I have a data frame where one of the columns lists the gene my genetic mutations are associated with (last column).
0 chr1 6667742 T TTC HIGH frameshift_variant DNAJC11
1 chr1 8360467 G GC HIGH frameshift_variant RERE
2 chr1 10658519 T A MODERATE missense_variant CASZ1
3 chr1 12892965 T G MODERATE missense_variant PRAMEF10
4 chr1 14599118 AGCG A MODERATE conservative_inframe_deletion KAZN
.. ... ... ... ... ... ... ...
443 chrX 131273813 G C MODERATE missense_variant IGSF1
444 chrX 141003622 A G MODERATE missense_variant SPANXB1
445 chrX 152919025 CGAGGAG C MODERATE disruptive_inframe_deletion ZNF185
446 chrX 152919025 CGAGGAG C MODERATE sequence_feature ZNF185
447 chrY 12722134 CA C HIGH frameshift_variant USP9Y
I also have a list of genes that I want to see if my data frame contains. I have been able to compare my list of genes to my data frame and print the genes that matched. However, what I am trying to do now is have the script print out the entire row where a match occurs so that I have all the information associated with that match.
I isolated the column containing the genes associated with each genetic mutation using.
gene_column=data_frame.iloc[:,6]
And compared that to the list of genes I am interested in, which I inputted from a txt file.
genes_of_interest_txt = open(r'E:\bcf_analysis\gene_list\met_associated_genes_new_line.txt', "r") #opens my list of genes written as each item on a new line
genes_of_interest = genes_of_interest_txt.read() #reads next file
genes_of_interest_list = genes_of_interest.split ("\n") #makes text file a list
I then found all the matches using these nested for loops.
for i in genes_of_interest_list:
for num in gene_column:
if num == i:
Now I am trying to figure out how to print the whole row associated with the match. I am trying to build a flagging system thing to flag the rows where there is a match and then select all flag rows and output them into a new .csv file.
length_of_dataframe = 449
match_flag = np.zeros((length_of_file, 1), dtype=int, order='C')
num = int(0)
for i in genes_of_interest_list:
for num in gene_column:
if num == i :
match_flag[num]= 1
print (match_flag)
I am getting the following error.
IndexError: only integers, slices (`:`), ellipsis (`...`), numpy.newaxis (`None`) and integer or boolean arrays are valid indices
I am a total nooby at coding, so if you have a better method please let me know.
NOTE: I am using the numpy and pandas libraries.
CodePudding user response:
If I'm not mistaken, you just want to save the dataframe consisting of all the matched genes into csv file? In this case, you can first do a list comprehension to obtain a list of matched genes, then use them to lookup to your dataframe.
matched_list = [num/i for i in genes_of_interest_list for num in gene_column if num == i]
# I'm not sure which one expected output, you can change the `num` or `i` according to what you want
new_df = data_frame[data_frame['Your last column name'].isin(matched_list)]
new_df.to_csv("some_file_name.csv", index = None)

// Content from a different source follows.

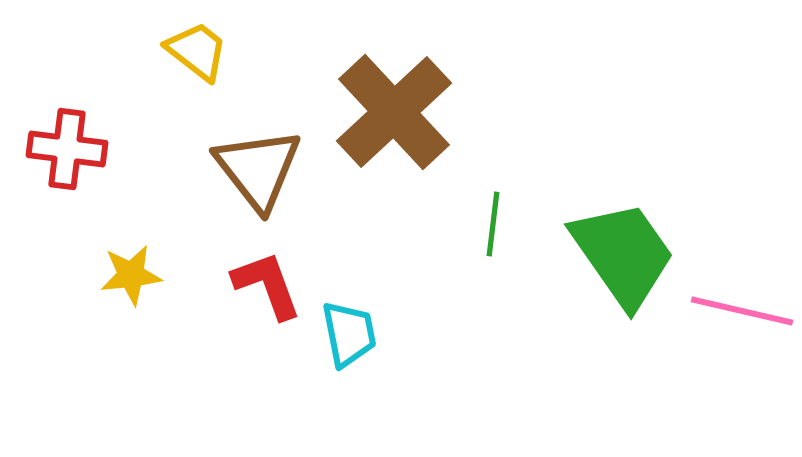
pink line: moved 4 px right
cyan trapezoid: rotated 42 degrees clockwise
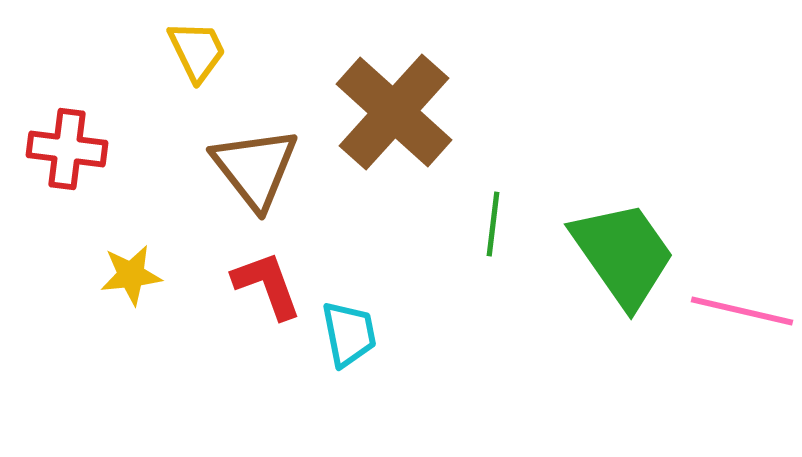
yellow trapezoid: rotated 26 degrees clockwise
brown cross: rotated 5 degrees counterclockwise
brown triangle: moved 3 px left, 1 px up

CodePudding user response:
Not sure I follow your request. But do you mean something like this? This however means converting your data frame into text. Maybe this is not an option.
Code:
text = '''0 chr1 6667742 T TTC HIGH frameshift_variant DNAJC11
1 chr1 8360467 G GC HIGH frameshift_variant RERE
2 chr1 10658519 T A MODERATE missense_variant CASZ1
3 chr1 12892965 T G MODERATE missense_variant PRAMEF10
4 chr1 14599118 AGCG A MODERATE conservative_inframe_deletion KAZN
.. ... ... ... ... ... ... ...
443 chrX 131273813 G C MODERATE missense_variant IGSF1
444 chrX 141003622 A G MODERATE missense_variant SPANXB1
445 chrX 152919025 CGAGGAG C MODERATE disruptive_inframe_deletion ZNF185
446 chrX 152919025 CGAGGAG C MODERATE sequence_feature ZNF185
447 chrY 12722134 CA C HIGH frameshift_variant USP9Y'''
split_text = text.split('\n') #split by rows
print('first example:')
for line in split_text:
if "KAZN" in line:
print(line)
print('\n')
check_this = ['KAZN', 'ZNF185']
print('second example:')
for line in split_text:
if any(x in line for x in check_this):
print(line)
Output:
first example:
4 chr1 14599118 AGCG A MODERATE conservative_inframe_deletion KAZN
second example:
4 chr1 14599118 AGCG A MODERATE conservative_inframe_deletion KAZN
445 chrX 152919025 CGAGGAG C MODERATE disruptive_inframe_deletion ZNF185
446 chrX 152919025 CGAGGAG C MODERATE sequence_feature ZNF185
[Program finished]
Either look for phrase in line and print the line if it finds a match as in first example.
Second example looks for matches from a list of phrases.